Dec 8 2017
University of Warwick researchers have now invented a new ‘double-glazing’ solar power device, which unlike any of the currently available solar panels, opens up new opportunities that will help develop more enhanced photovoltaics.
Dr Gavin Bell and Dr Yorck Ramachers in the laboratory. Credit: University of Warwick
This exclusive approach, brought about by Dr Gavin Bell and Dr Yorck Ramachers from Warwick’s Department of Physics, makes use of gas instead of vacuum in order to transport electrical energy.
The device is fundamentally a thin double-glazed window. The outer pane conducts electricity and is transparent. The inner window has been coated with a special material, which behaves as a source of electrons under illumination by sunlight – this is known as a “photocathode”.
A safe inert gas, such as argon, separates the two panes - exactly as is found in superior quality double glazing windows.
Electrons are knocked out of the photocathode, when sunlight hits the device, and they then bounce via the gas to the outer pane without being lost or absorbed.
This is wholly different to how electrons behave in current solar panels, and opens up the possibility of refining solar power generation methods – while enhancements in classic photovoltaics are indeed hard to come by.
This is followed by collecting the electrons and pumping the electrical energy pumped into the grid. This can be performed through a gas-filled gap instead of a vacuum which would be far more cost-effective for any practical device.
Dr Bell and Dr Ramachers re-investigated concepts relating to the photoelectric effect dating back to Nikola Tesla and Albert Einstein when they reflected on whether these concepts could be used for contemporary solar power generation – resulting in the development of this new process.
It’s satisfying to find a new twist on ideas dating back to the start of the 20th century, and as a materials physicist it is fascinating to be looking for materials which would operate in an environment so different to standard photocathodes.
Dr Gavin Bell, from the University of Warwick’s Department of Physics.
The optimal material for the photosensitive layer is yet to be identified, and the researchers have projected a variety of candidate materials - including thin diamond films, which would be long-lasting and extremely robust.
The transparency of the photocathode could be diverse, and this could lead to the possibility of tinted windows producing solar power.

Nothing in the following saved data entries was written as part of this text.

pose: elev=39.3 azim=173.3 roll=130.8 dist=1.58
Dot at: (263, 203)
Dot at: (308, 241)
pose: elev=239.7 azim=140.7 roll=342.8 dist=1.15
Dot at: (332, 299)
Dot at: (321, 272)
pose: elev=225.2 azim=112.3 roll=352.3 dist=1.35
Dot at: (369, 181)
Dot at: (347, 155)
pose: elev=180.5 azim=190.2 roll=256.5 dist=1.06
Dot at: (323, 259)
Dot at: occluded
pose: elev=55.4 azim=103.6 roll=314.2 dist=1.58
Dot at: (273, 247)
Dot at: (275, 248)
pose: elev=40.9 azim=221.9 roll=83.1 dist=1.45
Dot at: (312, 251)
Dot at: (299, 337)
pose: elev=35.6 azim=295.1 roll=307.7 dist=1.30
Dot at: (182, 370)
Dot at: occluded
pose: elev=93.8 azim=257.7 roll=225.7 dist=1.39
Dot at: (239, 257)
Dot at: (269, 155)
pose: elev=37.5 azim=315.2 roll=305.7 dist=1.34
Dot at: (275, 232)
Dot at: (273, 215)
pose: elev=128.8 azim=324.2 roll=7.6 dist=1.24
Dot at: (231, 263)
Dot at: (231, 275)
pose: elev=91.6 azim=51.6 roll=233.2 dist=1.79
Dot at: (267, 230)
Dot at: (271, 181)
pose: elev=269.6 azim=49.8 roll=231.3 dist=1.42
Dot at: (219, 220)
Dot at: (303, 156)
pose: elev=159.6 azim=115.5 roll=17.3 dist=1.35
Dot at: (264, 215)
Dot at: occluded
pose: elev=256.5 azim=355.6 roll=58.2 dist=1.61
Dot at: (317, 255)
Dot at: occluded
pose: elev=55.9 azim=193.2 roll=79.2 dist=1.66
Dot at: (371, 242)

The researchers are would like the scientific community to think about prospective optimal materials:
We think the materials challenge is really critical here so we wanted to encourage the materials science community to get creative, our device is radically different from standard photovoltaics, and can even be adapted for other green technologies such as turning heat directly into electricity, so we hope this work will inspire new advances.
Dr Gavin Bell, from the University of Warwick’s Department of Physics.